▶ _What you need to do_
Continue the blog post about knitting a chicken, starting right after its last sentence.
Top of Given passage
Why did the author knit the chicken?


This is probably the first time in about ten years that I haven’t taught my creativity module at the University.  Apart from missing working with some lovely people, I haven’t minded not teaching it a bit.  It always sounds like an interesting thing to teach but actually it is quite dull.  Experts tend to write very boring things about a seemingly fascinating area, or they write the same old stuff over and over again.  If you are interested in Creativity Techniques, which is a sub-genre of the whole thing, I still think that Roger von Oech’s work is the best.  If you are interested in what the creative state is like then you could do worse that read a bit of Happiness by Csikszentmihalyi, or see a bit of him here.  For a telling it how it is about creativity I would recommend Dangerous Ideas by Alf Rehn, which is a really good read apart from anything else.  That would be my ideal creativity course really.

I mention all this because I was interested to find myself spending quite a bit of time over the New Year holiday making the chicken you see in the picture.  I bought the knit a chicken kit at the Knitting and Stitching Show at Alexandra Palace this year.  I have no idea why I bought it.  It was the first thing I bought.  I just saw it on a stall out of the corner of my eye and I knew that I really wanted to knit it.  I ended up having a conversation about the kit with Stewart Hillard from The Great British Sewing Bee on BBC 2.  I knew I knew him from somewhere, but couldn’t place him until I saw the Christmas Special.  He was really delightful.  We talked about how sometimes you just have to make something and you really don’t know why.  And this is what I was thinking about with this chicken.

I really don’t need a knitted chicken, but this one spoke to me.  She had to come home with me.  And I really enjoyed knitting her.  I loved the quality of the chunky Icelandic wool knitted up in moss stitch, and the shaping of the beak and the comb.  I loved having the skill to do that, and acquiring a new skill making the icord for the legs and toes.
Bottom of Given passage
Top of Source material
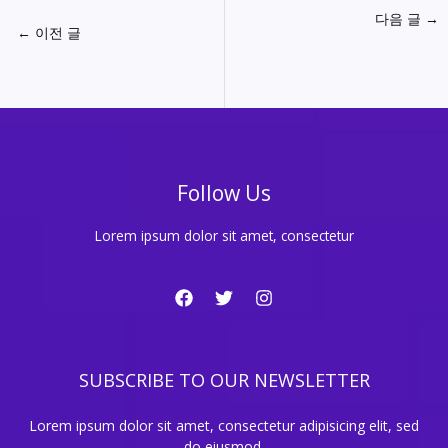
다음 글
→
←
이전 글
Follow Us
Lorem ipsum dolor sit amet, consectetur
SUBSCRIBE TO OUR NEWSLETTER
Lorem ipsum dolor sit amet, consectetur adipisicing elit, sed
do eiusmod.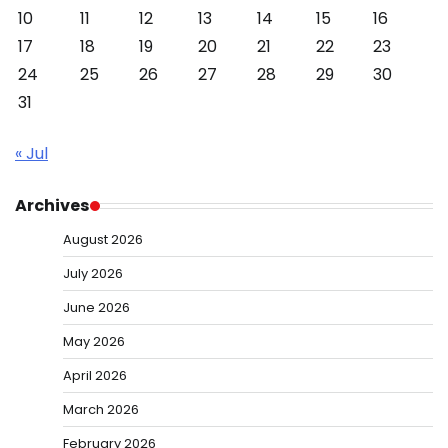
10
11
12
13
14
15
16
17
18
19
20
21
22
23
24
25
26
27
28
29
30
31
« Jul
Archives
August 2026
July 2026
June 2026
May 2026
April 2026
March 2026
February 2026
Bottom of Source material
▶ _Result for this task_
So, in Csikszentmihalyi’s terms I was in a flow state because I was practising skills and learning new ones.  It was a difficult task but not one so difficult that I became anxious or self-conscious.  I experienced that feeling of flow, when everything seems to go well.  And this is important to me.  I am interested in creativity and making, not the mental gymnastics of innovation or problem solving.  I love to create with my hands for its own sake for the sheer joy of making.  There are lots of other reasons to make: to show our love for others with baby quilts, or wedding quilts, or socks, or to impress others, or to make money, or to save money, but for me, making for the joy of making, and then wondering what I am gong to do with the end result – in this case a slightly wonky stuffed hen – later.  There is a theory that we are genetically selected for our ability to make with our hands – so the very earliest of our ancestors would have had the greatest chance of passing on their DNA if they were skilled crafts people who could make things.  I wonder though, if those very early makers might not have got all the girls (or boys) because they exuded a certain delight at being in the world, which is very attractive, which comes from making craft items with the hands.

I have no idea what I am going to do with my chicken now she is complete, but she is an interesting talisman of creativity and one which I will keep near me in the coming year.